Change "scientific name" to "binomial name" throughout the items below and give their lines again with nothing else altered. Leave the pictures out.

* * *

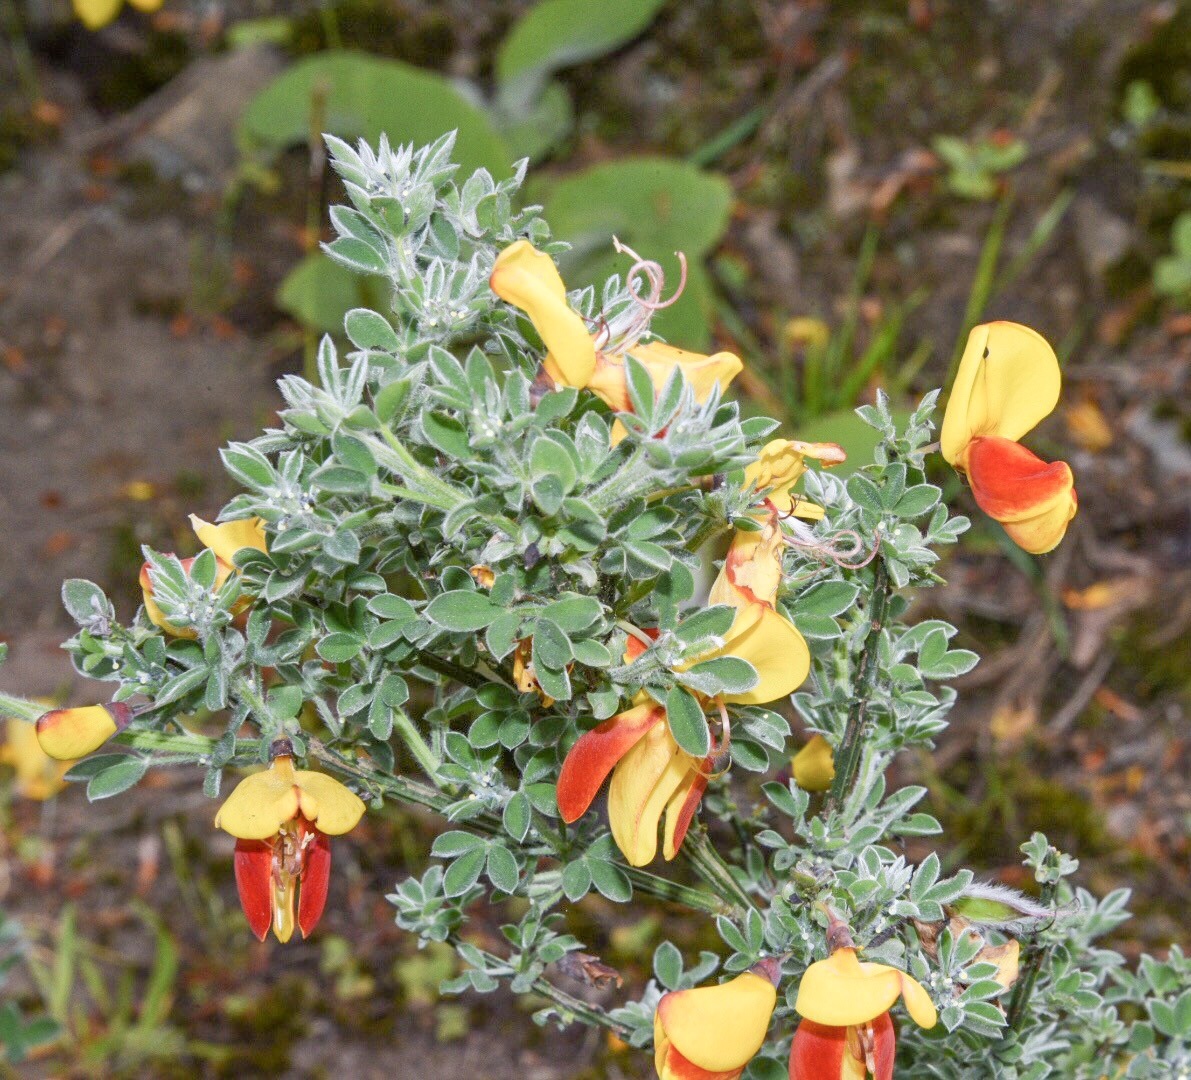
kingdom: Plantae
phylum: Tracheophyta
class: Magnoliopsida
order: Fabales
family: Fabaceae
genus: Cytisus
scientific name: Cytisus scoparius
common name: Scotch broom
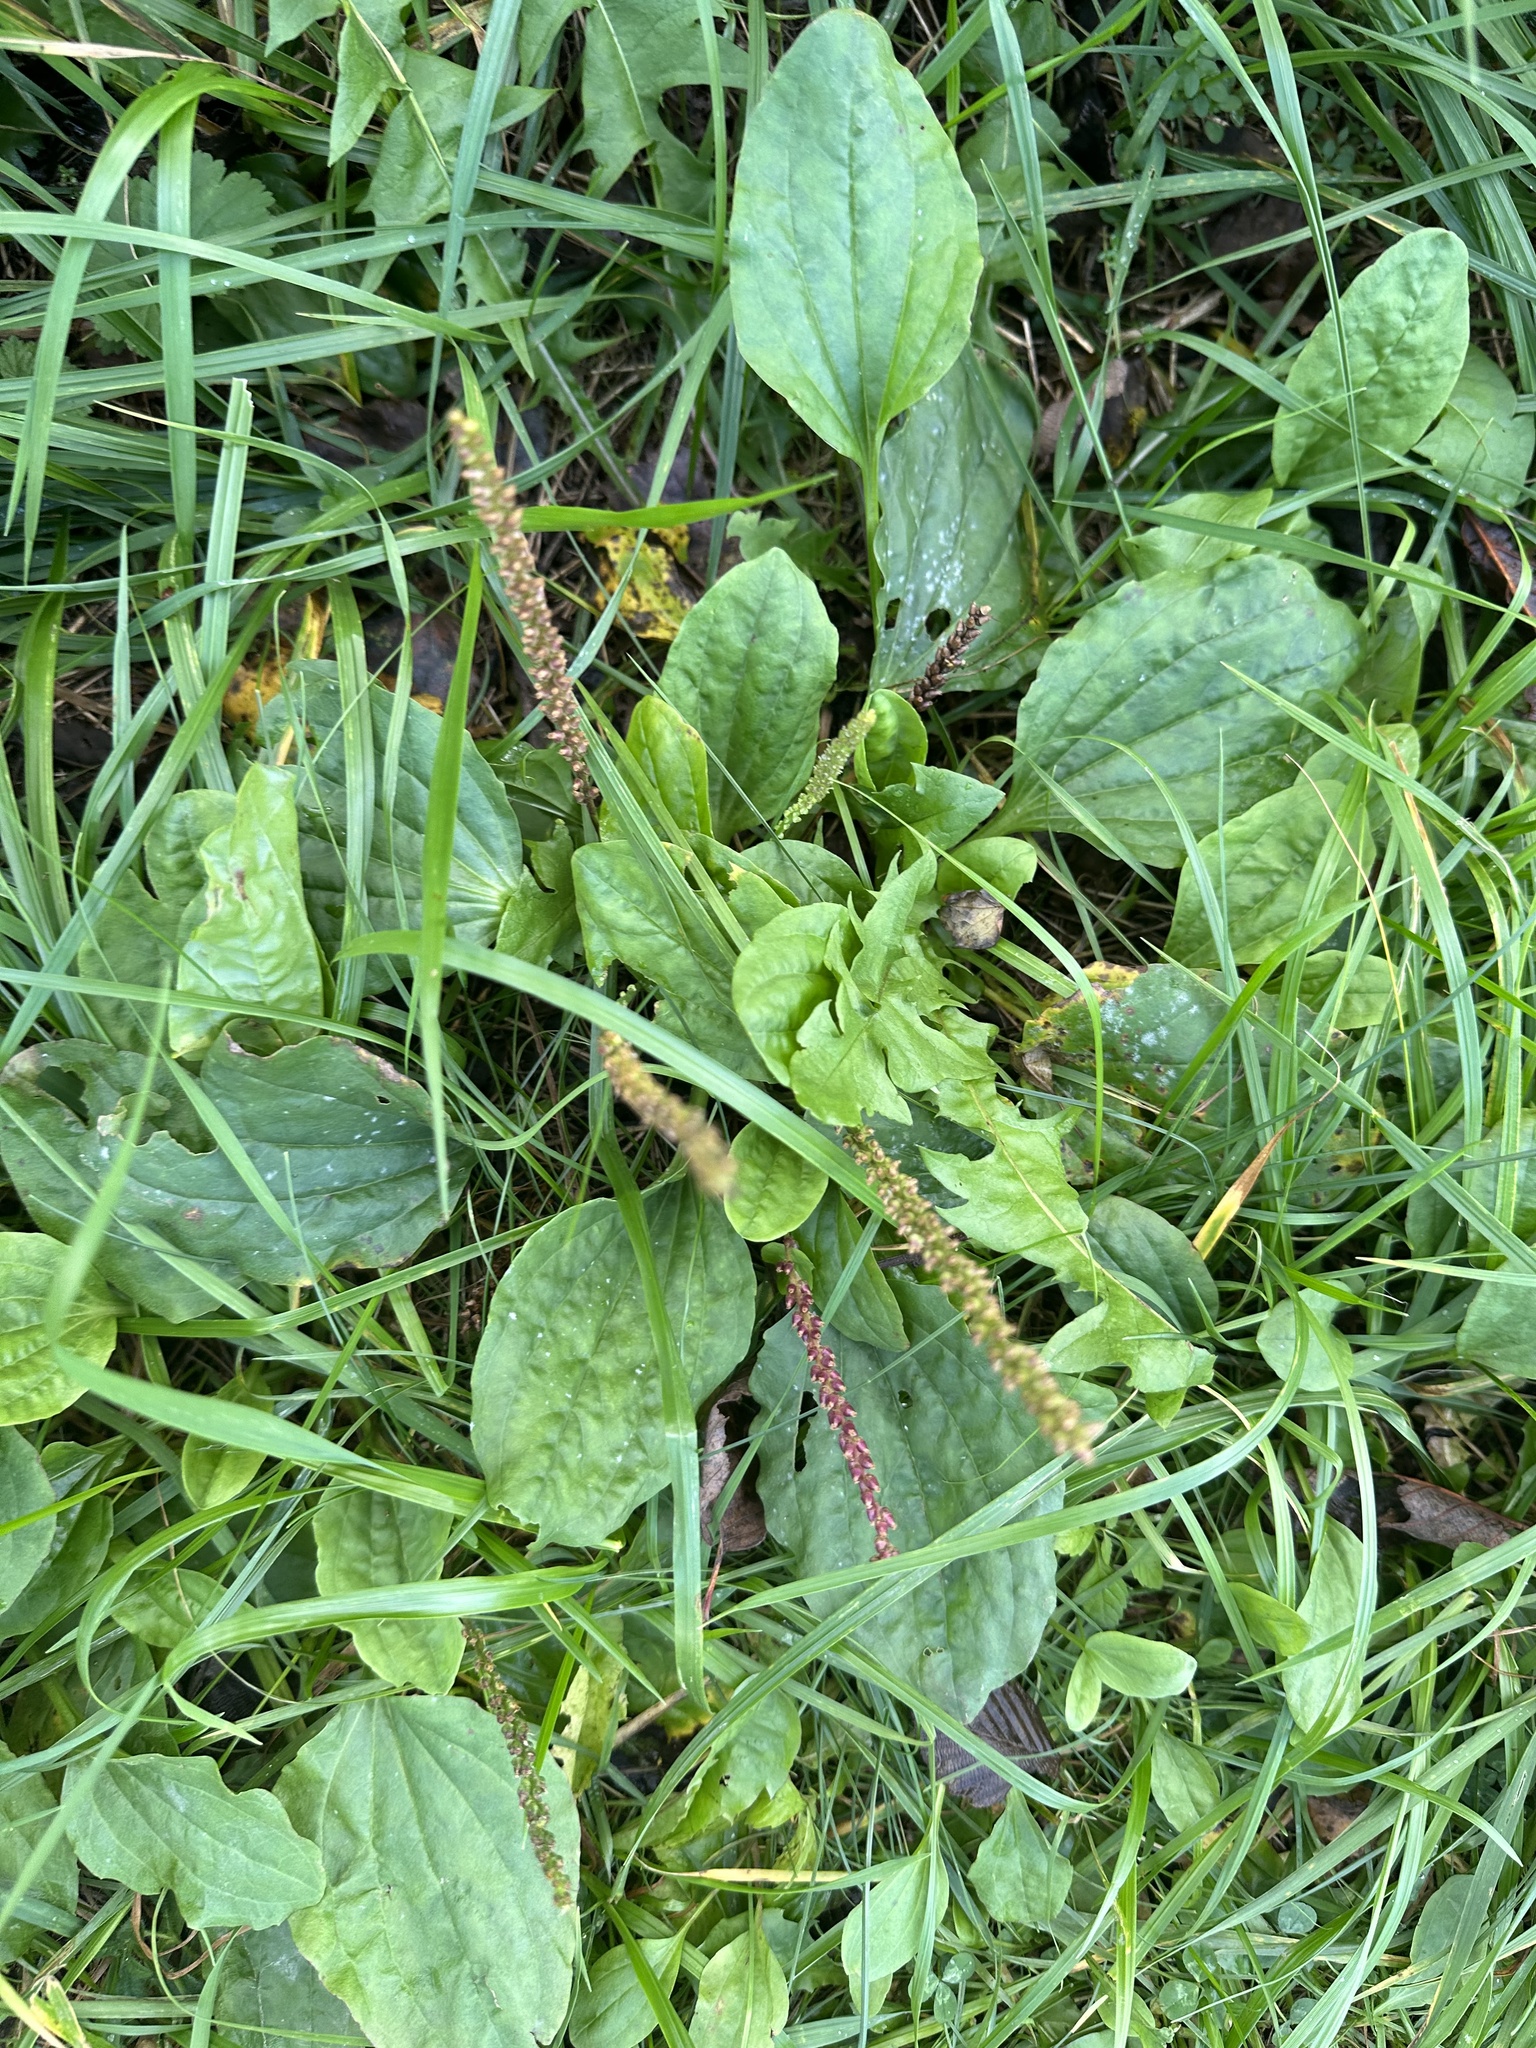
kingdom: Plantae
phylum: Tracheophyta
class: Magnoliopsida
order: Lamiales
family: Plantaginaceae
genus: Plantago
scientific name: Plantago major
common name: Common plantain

* * *

Result for this exercise —
kingdom: Plantae
phylum: Tracheophyta
class: Magnoliopsida
order: Fabales
family: Fabaceae
genus: Cytisus
binomial name: Cytisus scoparius
common name: Scotch broom
kingdom: Plantae
phylum: Tracheophyta
class: Magnoliopsida
order: Lamiales
family: Plantaginaceae
genus: Plantago
binomial name: Plantago major
common name: Common plantain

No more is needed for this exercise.